What you need to do:
Search the data for "pixels". Return each matching line.

Record excerpts:
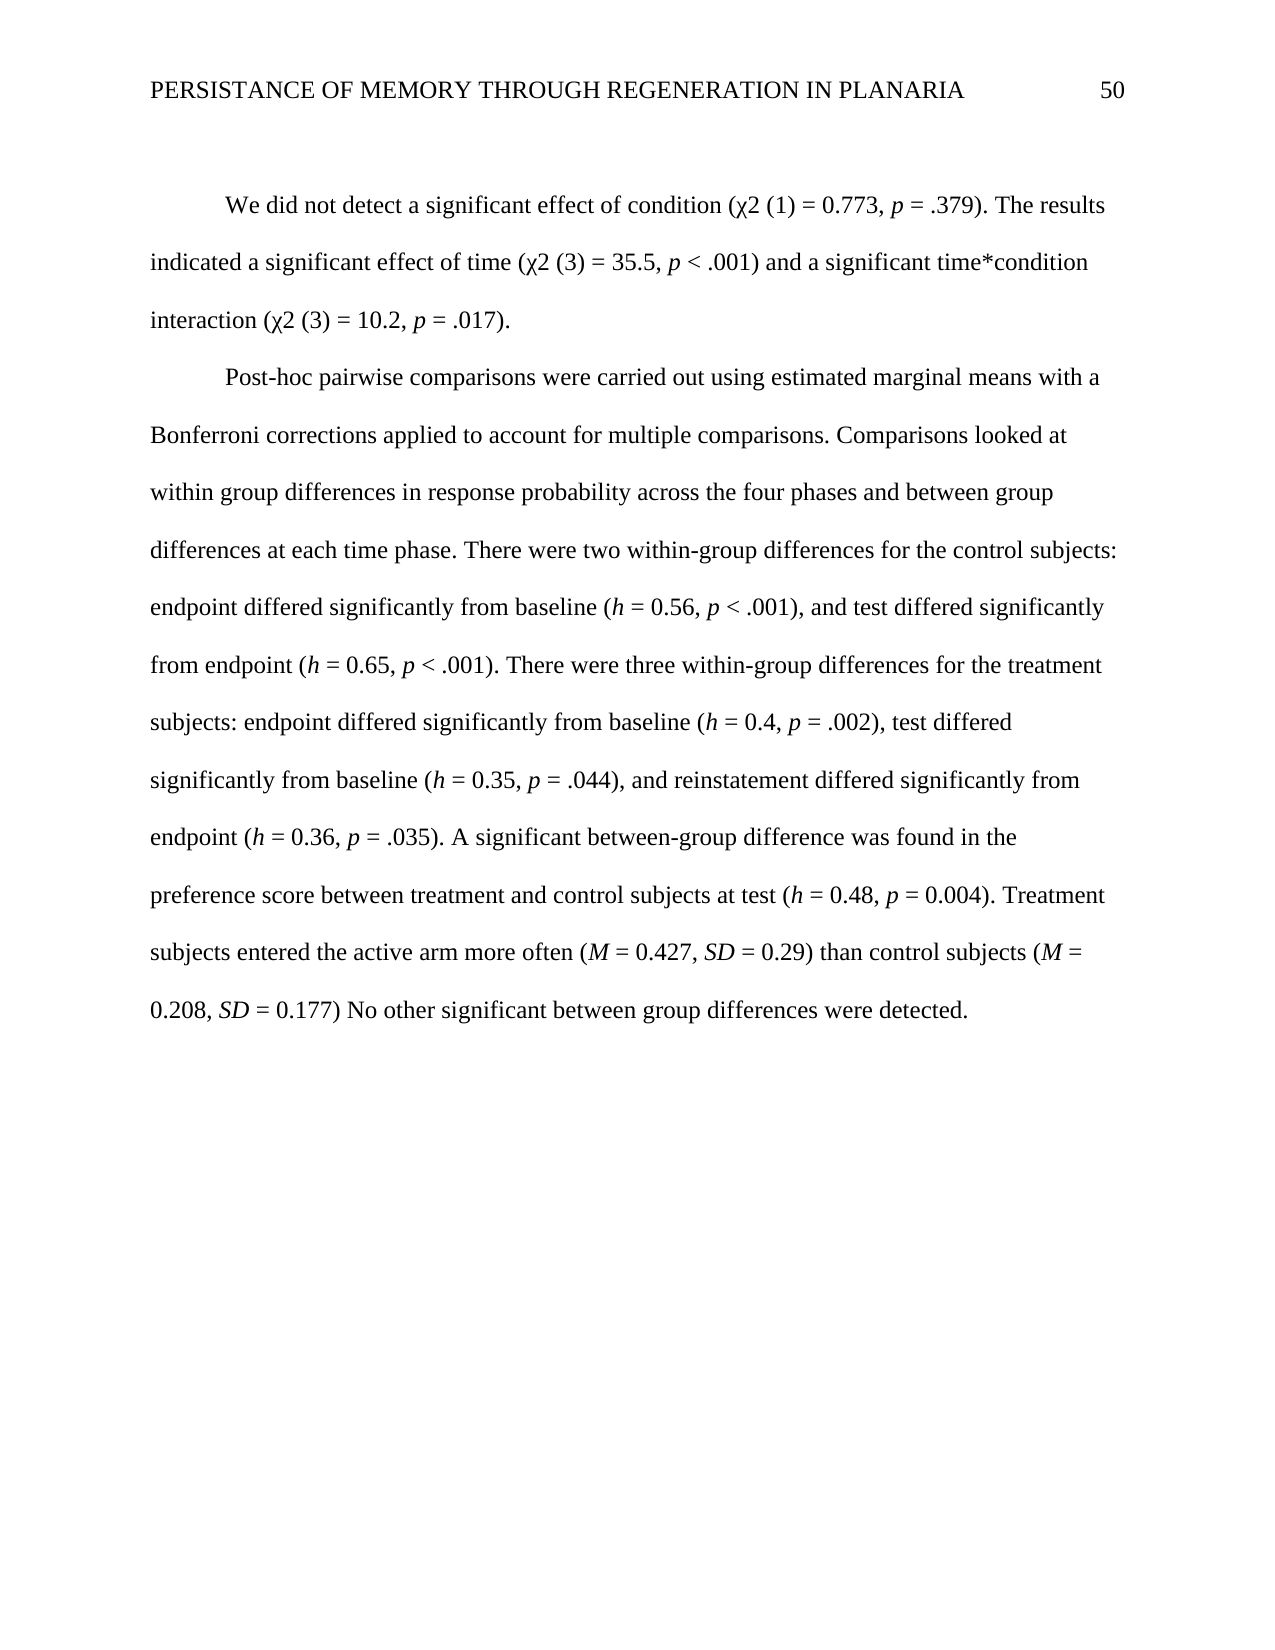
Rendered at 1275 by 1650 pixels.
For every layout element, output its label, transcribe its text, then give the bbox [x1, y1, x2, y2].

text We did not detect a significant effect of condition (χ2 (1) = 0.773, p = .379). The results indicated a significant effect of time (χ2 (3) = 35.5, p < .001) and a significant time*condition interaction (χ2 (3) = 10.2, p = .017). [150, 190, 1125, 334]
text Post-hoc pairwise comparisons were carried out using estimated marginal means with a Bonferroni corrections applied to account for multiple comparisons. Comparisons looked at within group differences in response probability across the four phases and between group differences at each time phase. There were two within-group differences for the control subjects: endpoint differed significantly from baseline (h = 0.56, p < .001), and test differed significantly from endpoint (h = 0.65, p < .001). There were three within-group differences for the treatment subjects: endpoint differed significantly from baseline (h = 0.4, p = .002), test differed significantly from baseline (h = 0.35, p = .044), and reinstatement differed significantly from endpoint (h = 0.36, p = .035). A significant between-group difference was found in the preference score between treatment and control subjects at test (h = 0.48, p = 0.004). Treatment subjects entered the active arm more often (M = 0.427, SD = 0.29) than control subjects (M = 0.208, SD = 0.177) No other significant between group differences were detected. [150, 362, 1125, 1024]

...

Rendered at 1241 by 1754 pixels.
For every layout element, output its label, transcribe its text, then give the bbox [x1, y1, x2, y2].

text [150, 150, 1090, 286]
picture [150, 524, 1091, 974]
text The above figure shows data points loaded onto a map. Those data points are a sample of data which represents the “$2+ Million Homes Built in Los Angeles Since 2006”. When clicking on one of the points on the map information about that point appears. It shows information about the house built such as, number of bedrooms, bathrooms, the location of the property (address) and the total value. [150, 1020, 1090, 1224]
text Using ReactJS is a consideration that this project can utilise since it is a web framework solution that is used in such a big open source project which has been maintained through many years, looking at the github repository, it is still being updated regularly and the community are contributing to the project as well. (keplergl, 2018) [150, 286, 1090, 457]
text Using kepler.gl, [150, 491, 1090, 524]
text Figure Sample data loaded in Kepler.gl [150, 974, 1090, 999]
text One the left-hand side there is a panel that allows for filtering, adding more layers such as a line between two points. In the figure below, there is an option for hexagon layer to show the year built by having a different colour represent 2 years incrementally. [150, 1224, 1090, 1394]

--

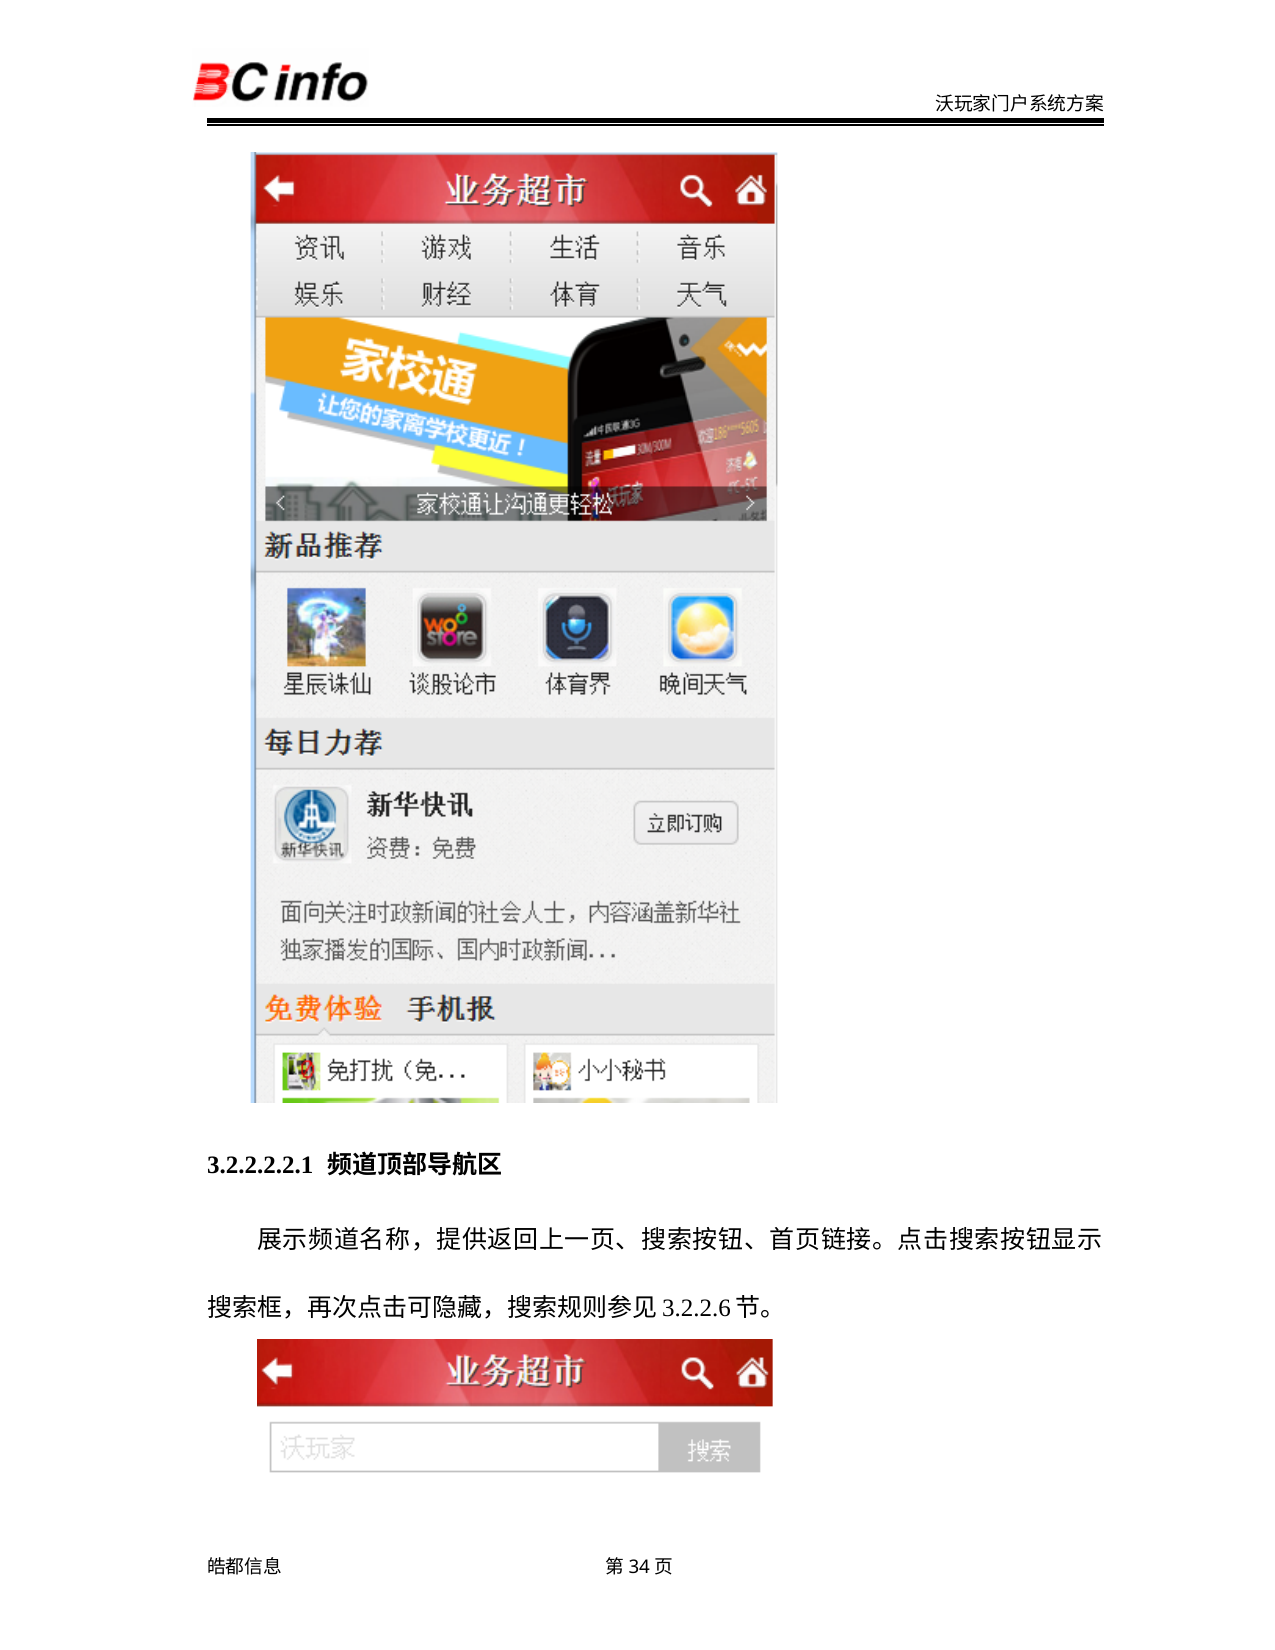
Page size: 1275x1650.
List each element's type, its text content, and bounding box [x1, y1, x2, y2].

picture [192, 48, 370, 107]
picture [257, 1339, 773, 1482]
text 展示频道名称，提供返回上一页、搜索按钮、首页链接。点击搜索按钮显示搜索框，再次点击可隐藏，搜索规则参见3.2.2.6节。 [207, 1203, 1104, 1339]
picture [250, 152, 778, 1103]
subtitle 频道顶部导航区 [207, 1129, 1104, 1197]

Response area:
Rendered at 1275 by 1650 pixels.
Rendered at 1241 by 1754 pixels.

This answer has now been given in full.